For the final project of Systems, Sites, and Buildings, we were asked to incorporate a set of systems that could enhance our buildings functionality in to our final project for Architecture 3010. The site is located in New York City, near the recently opened Highline Park, an elevated railway-converted-park, which is a unique experience being on a park in the sky. The program is a Rehabilitation Center for Wounded Veterans and would consist of rehab gyms, a chapel, a cafe, therapy pool, and therapy gardens, as well 48 housing units. To create a desirable space, it must get adequate light, especially in a city like New York, and it must be well ventilated. Included in the building to make the building desirable and comfortable are a baffling system to diffuse and direct light, and a cross-ventilating system to allow airflow.
The Introduction of Louvers-Light and Visibility
Controlling the amount of sun exposure for the comfort of the guests are essential to any building design. In this building, the louvers serve multiple purposes. They serve as a way to reflect or diffuse light, depending on the angle they are rotated at. They serve as a way to usher in air and cross ventilate the building in the summer and retain heat within the space to create balconies that can be occupied yearly. The louvers also act as a way of creating privacy from the busy streets below and the pedestrian-heavy Highline. Privacy is important, especially in a rehab center where, there are times were you may need to be alone to reflect and overcome an obstacle. The louvers are made of glass because of the ability of glass to give little interference with the views of the highline to the east of the site, and the bay to the west of the site. Glass also give the ability to trap heat, so in the winter, the balcony will be able to be used more a a way to relax or socialize instead of turning into a storage room as many balconies on tall building unconsciously convert into. Most of the glass louvers will be frosted to give a sense of privacy , however two rows of panels will be left clear to allow a view out. The frosted glass panels shad the balcony from the harsh glare of the sun and diffuses the light further into the room. When tilted at an angle, the sunlight can be deflected to bounce of the ceiling of the balcony or of the room to light up the interior space. The indirect light can filter through multiple rooms through the use of clerestory windows.
Louvers for Ventilation
The louvers allow for the individual rooms of the patients to get ventilation. The wind comes from the souh-southeast for most of the year. On summer days, this will allow for some cool air to reach the patients. New York is very humid in the summer, so in order to take some of that humidity away, there are gardens that cool the air for some residences by bring the air through shade of the trees and cooling it. The whole building uses its thermal mass to cool the building. The floors will be concrete and cooled allow the patients to be cooled during the day along with the wind.
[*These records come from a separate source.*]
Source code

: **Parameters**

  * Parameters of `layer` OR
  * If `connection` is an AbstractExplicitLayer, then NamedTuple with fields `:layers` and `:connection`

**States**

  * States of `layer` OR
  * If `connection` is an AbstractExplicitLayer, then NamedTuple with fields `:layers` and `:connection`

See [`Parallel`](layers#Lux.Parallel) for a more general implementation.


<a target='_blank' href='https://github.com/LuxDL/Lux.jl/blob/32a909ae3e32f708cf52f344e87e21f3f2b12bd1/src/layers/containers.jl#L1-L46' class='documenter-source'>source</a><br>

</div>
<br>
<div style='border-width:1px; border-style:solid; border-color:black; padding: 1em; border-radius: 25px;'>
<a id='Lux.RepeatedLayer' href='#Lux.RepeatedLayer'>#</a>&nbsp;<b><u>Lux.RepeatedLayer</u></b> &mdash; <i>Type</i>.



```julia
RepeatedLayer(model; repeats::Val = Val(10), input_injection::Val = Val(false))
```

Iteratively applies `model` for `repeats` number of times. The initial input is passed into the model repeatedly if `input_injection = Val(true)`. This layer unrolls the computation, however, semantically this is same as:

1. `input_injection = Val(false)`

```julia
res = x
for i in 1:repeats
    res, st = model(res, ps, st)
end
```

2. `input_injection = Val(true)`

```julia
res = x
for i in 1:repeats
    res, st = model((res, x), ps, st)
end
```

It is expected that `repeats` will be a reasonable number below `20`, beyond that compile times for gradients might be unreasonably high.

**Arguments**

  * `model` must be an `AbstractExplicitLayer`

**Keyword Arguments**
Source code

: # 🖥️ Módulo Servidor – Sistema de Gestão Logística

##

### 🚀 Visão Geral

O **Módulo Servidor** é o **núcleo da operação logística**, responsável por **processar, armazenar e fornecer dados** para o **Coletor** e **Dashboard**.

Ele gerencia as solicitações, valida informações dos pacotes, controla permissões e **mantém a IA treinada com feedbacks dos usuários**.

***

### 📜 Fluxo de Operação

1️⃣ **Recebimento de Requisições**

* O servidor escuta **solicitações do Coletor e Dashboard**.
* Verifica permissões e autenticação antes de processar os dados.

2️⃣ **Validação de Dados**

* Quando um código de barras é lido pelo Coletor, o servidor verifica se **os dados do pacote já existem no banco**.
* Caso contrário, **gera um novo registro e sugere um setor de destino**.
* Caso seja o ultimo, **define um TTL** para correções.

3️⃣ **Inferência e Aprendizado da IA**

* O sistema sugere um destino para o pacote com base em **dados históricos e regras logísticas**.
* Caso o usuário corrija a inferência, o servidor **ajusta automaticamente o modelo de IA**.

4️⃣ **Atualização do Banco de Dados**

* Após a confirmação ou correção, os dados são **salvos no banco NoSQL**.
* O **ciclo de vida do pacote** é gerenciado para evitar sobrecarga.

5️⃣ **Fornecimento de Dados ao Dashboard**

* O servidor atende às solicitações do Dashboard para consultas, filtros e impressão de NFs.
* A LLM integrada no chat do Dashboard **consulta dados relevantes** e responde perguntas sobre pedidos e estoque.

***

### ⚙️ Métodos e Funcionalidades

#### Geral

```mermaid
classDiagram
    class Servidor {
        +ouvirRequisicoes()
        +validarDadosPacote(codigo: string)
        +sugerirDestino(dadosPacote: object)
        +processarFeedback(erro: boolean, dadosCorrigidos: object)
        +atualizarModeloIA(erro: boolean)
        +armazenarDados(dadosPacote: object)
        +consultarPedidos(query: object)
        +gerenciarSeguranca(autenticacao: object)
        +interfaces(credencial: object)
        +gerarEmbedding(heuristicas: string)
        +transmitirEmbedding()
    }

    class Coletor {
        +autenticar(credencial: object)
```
During the Winter, the closed glass louvers can begin to act like a greenhouse and heat up the balcony space. The balcony space can heat up the rest of the apartment through radiant heat. Due to the fact that the it is not always sunny during the winter, the balcony idea may not always work. The thermal mass of the building can heat the floors and allow heat to rise throughout the apartment. In larger spaces, such as the rehab gym or lobby area, the amount of activity going on within the space can help create heat within the human scale.
The Lower part of the building is unable to use cross-ventilation due to the fact that it is up against a parti-wall to the west of the site. These floor use the stack effect to create ventilation. Air flows in from the eastern side of the building to the western side which has and enclosed heat chimney to rise the heat up and out of the building once it clears the building to the west.